Published today (Tuesday), the report outlines the chronological order of the events that took place and includes a policy review and key action points to prevent a repeat occurrence, but the NFU has said that questions still remain to be addressed.
A severe breakdown in communication and protocol is detailed in the report which initially saw port officials react to a crowded wagon of sheep and subsequent errors resulting in sheep drowning after being reloaded onto one wagon.
Offences apply to the sheep, which were thought to be unfit for transportation, and the vehicle used which was later termed ‘inappropriate’.
Issues around contingency plans after shipment problems had been identified are discussed in the AHVLA report which the Agency acknowledge were not suffient.
The timeline at Ramsgate Port, Kent back on 12 September link the RSPCA to the unloading of the livestock at the port.
NFU Deputy President, Meurig Raymond said: “We have been calling for this report to be released since the events in September.

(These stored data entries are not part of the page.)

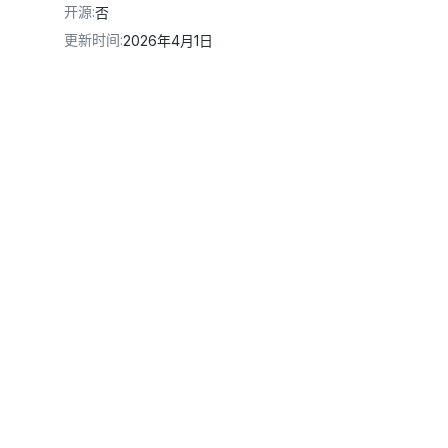
开源
:
否
更新时间
:
2026年4月1日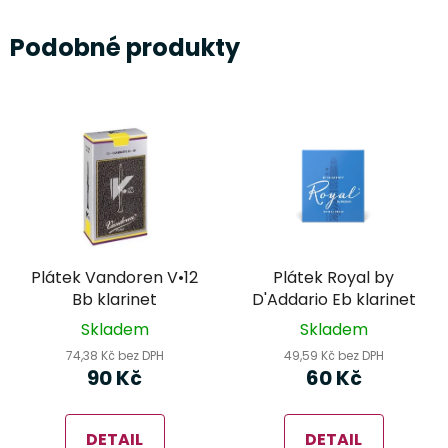
Podobné produkty
Plátek Vandoren V•12
Plátek Royal by
Bb klarinet
D'Addario Eb klarinet
Skladem
Skladem
74,38 Kč bez DPH
49,59 Kč bez DPH
90 Kč
60 Kč
DETAIL
DETAIL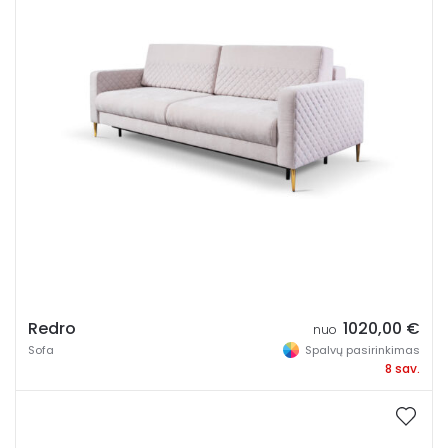
Redro
1020,00
€
nuo
Sofa
Spalvų pasirinkimas
8 sav.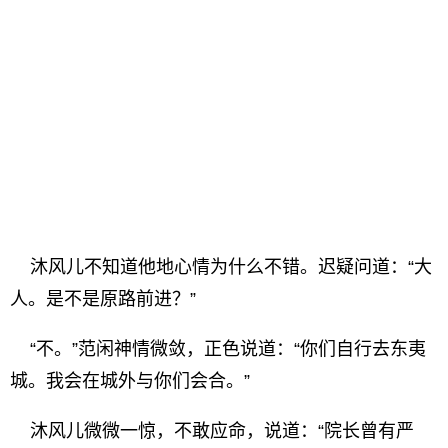
沐风儿不知道他地心情为什么不错。迟疑问道：“大
人。是不是原路前进？”
“不。”范闲神情微敛，正色说道：“你们自行去东夷
城。我会在城外与你们会合。”
沐风儿微微一惊，不敢应命，说道：“院长曾有严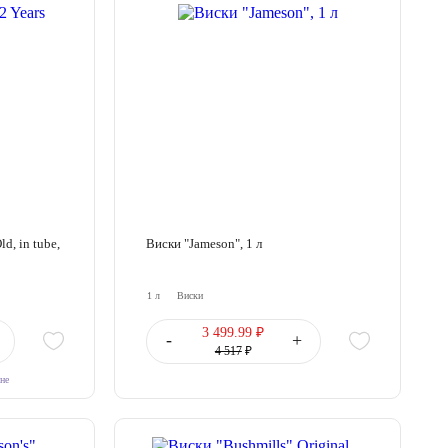
d, in tube,
Виски "Jameson", 1 л
1 л
Виски
3 499.99 ₽
-
+
4 517
₽
ине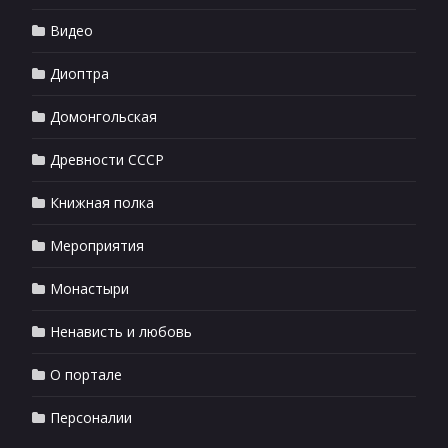
Видео
Диоптра
Домонгольская
Древности СССР
Книжная полка
Мероприятия
Монастыри
Ненависть и любовь
О портале
Персоналии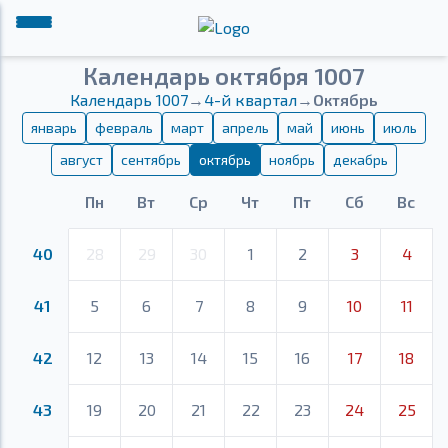
Календарь октября 1007
Календарь 1007
→
4-й квартал
→
Октябрь
январь
февраль
март
апрель
май
июнь
июль
август
сентябрь
октябрь
ноябрь
декабрь
Пн
Вт
Ср
Чт
Пт
Сб
Вс
40
28
29
30
1
2
3
4
41
5
6
7
8
9
10
11
42
12
13
14
15
16
17
18
43
19
20
21
22
23
24
25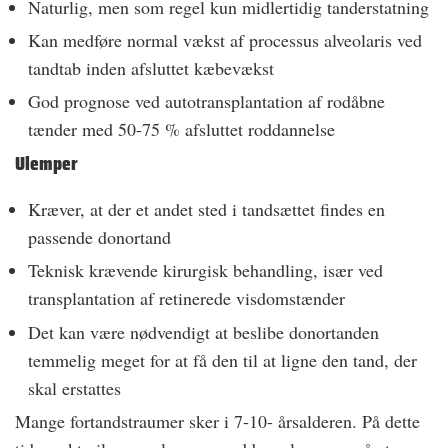
Naturlig, men som regel kun midlertidig tanderstatning
Kan medføre normal vækst af processus alveolaris ved
tandtab inden afsluttet kæbevækst
God prognose ved autotransplantation af rodåbne
tænder med 50-75 % afsluttet roddannelse
Ulemper
Kræver, at der et andet sted i tandsættet findes en
passende donortand
Teknisk krævende kirurgisk behandling, især ved
transplantation af retinerede visdomstænder
Det kan være nødvendigt at beslibe donortanden
temmelig meget for at få den til at ligne den tand, der
skal erstattes
Mange fortandstraumer sker i 7-10- årsalderen. På dette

The report gives an insight into the events of that day but still leaves many questions to be answered, by both AHVLA and the RSPCA, who it appears exerted significant influence over government officials on the ground.”
“The NFU also still has questions about why the method of slaughter used by the RSPCA officers resulted in so much blood in the photographs that were taken and released to the media by the RSPCA. We cannot understand how the method of slaughter referred to in the report resulted in the blood patterns seen in the photographs.”
Future AHVLA action points include limiting changes allowed on journey logs once approved and to step up information sharing between the AHVLA and the Official Veterinarians (OV) who administerexport certificates.
Pledges have been made for the Agency to be on the scene of serious welfare incidents within an hour and to improve the service provided by the OV. Improvements to vehicle requirements will be undertaken across all forms of transporters.
The NFU has said it will fully digest the report and carry on working with Defra and the AHVLA to ensure that livestock is traded freely but within the confines of appropriate animal welfare controls.